Material supplied —
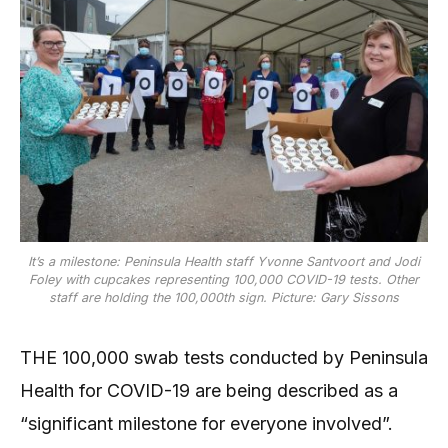
It’s a milestone: Peninsula Health staff Yvonne Santvoort and Jodi
Foley with cupcakes representing 100,000 COVID-19 tests. Other
staff are holding the 100,000th sign. Picture: Gary Sissons
THE 100,000 swab tests conducted by Peninsula
Health for COVID-19 are being described as a
“significant milestone for everyone involved”.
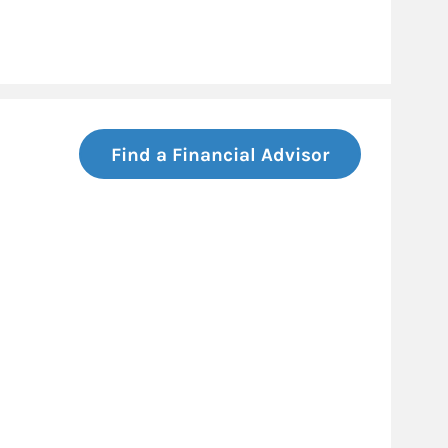
Find a Financial Advisor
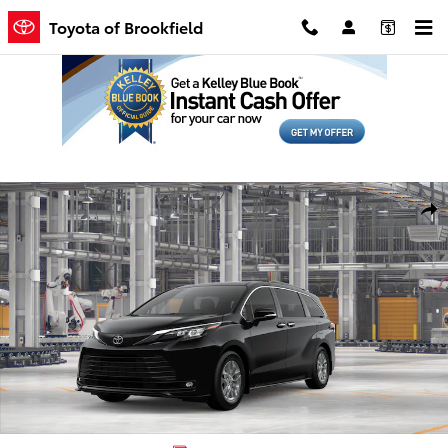
Skip to main content
Toyota of Brookfield
New 2026 Toyota Sienna XLE Van Passenger Van Photo 1 of 22
Shar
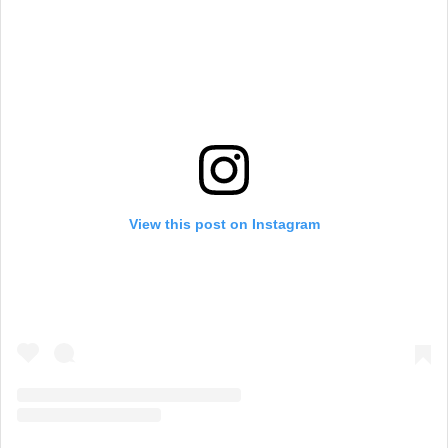
View this post on Instagram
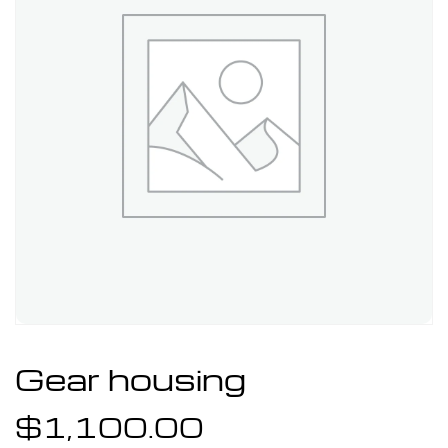
Gear housing
$
1,100.00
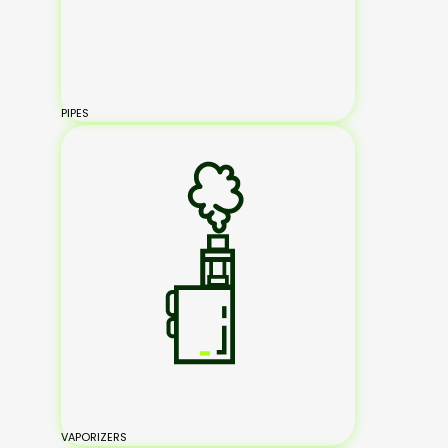
PIPES
VAPORIZERS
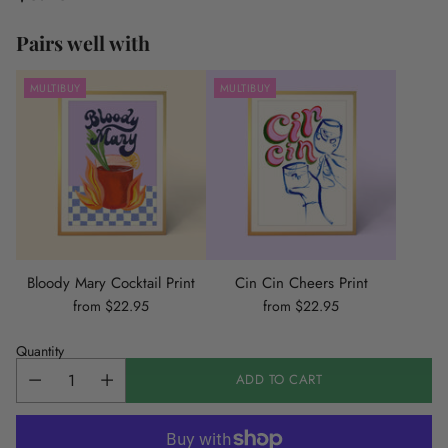
Regular
price
Pairs well with
MULTIBUY
MULTIBUY
Bloody Mary Cocktail Print
Cin Cin Cheers Print
from $22.95
from $22.95
Quantity
ADD TO CART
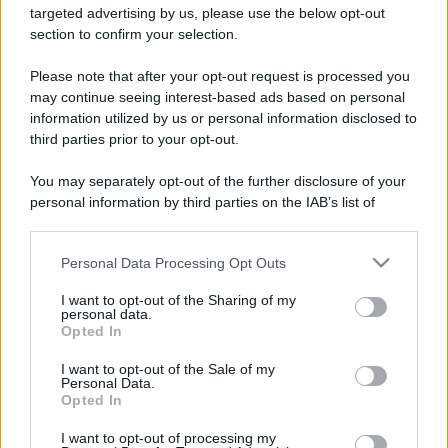
targeted advertising by us, please use the below opt-out
Gossip
section to confirm your selection.
Uomini e Donne, le parole di Andrea
Zelletta sulla compagna Natalia
Please note that after your opt-out request is processed you
Paragoni: “L’affronteremo insieme”
may continue seeing interest-based ads based on personal
information utilized by us or personal information disclosed to
third parties prior to your opt-out.
Gossip
You may separately opt-out of the further disclosure of your
Uomini e Donne, Natalia
personal information by third parties on the IAB’s list of
Paragoni rivela sui social: “Ho il
downstream participants.
linfoma di Hodgkin”
Personal Data Processing Opt Outs
This information may also be disclosed by us to third parties
on the IAB’s List of Downstream Participants that may further
Gossip
I want to opt-out of the Sharing of my
disclose it to other third parties.
personal data.
Grande Fratello, Stefania Orlando
Opted In
rivela solo ora: “Mi sarebbe
Please note that this website/app uses one or more Google
piaciuto un ruolo da opinionista”
services and may gather and store information including but
I want to opt-out of the Sale of my
Personal Data.
not limited to your visit or usage behaviour. You may click to
Opted In
grant or deny consent to Google and its third-party tags to
use your data for below specified purposes in below Google
I want to opt-out of processing my
consent section.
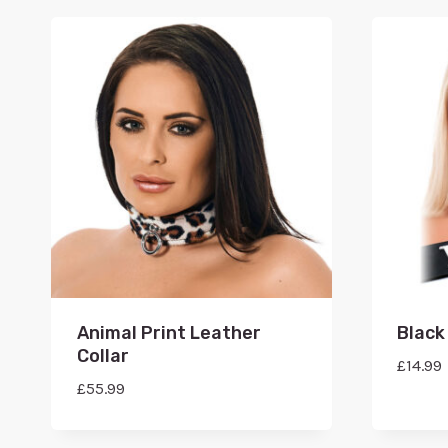
Animal Print Leather
Black 
Collar
£
14.99
£
55.99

Exercise requirements — Only the lines from the one containing "This information may" through the last line of the data belong in the copy, both included and reproduced exactly. Pictures do not.

Answer section —
This information may also be disclosed by us to third parties
on the IAB’s List of Downstream Participants that may further
Gossip
I want to opt-out of the Sharing of my
disclose it to other third parties.
personal data.
Grande Fratello, Stefania Orlando
Opted In
rivela solo ora: “Mi sarebbe
Please note that this website/app uses one or more Google
piaciuto un ruolo da opinionista”
services and may gather and store information including but
I want to opt-out of the Sale of my
Personal Data.
not limited to your visit or usage behaviour. You may click to
Opted In
grant or deny consent to Google and its third-party tags to
use your data for below specified purposes in below Google
I want to opt-out of processing my
consent section.
Animal Print Leather
Black 
Collar
£
14.99
£
55.99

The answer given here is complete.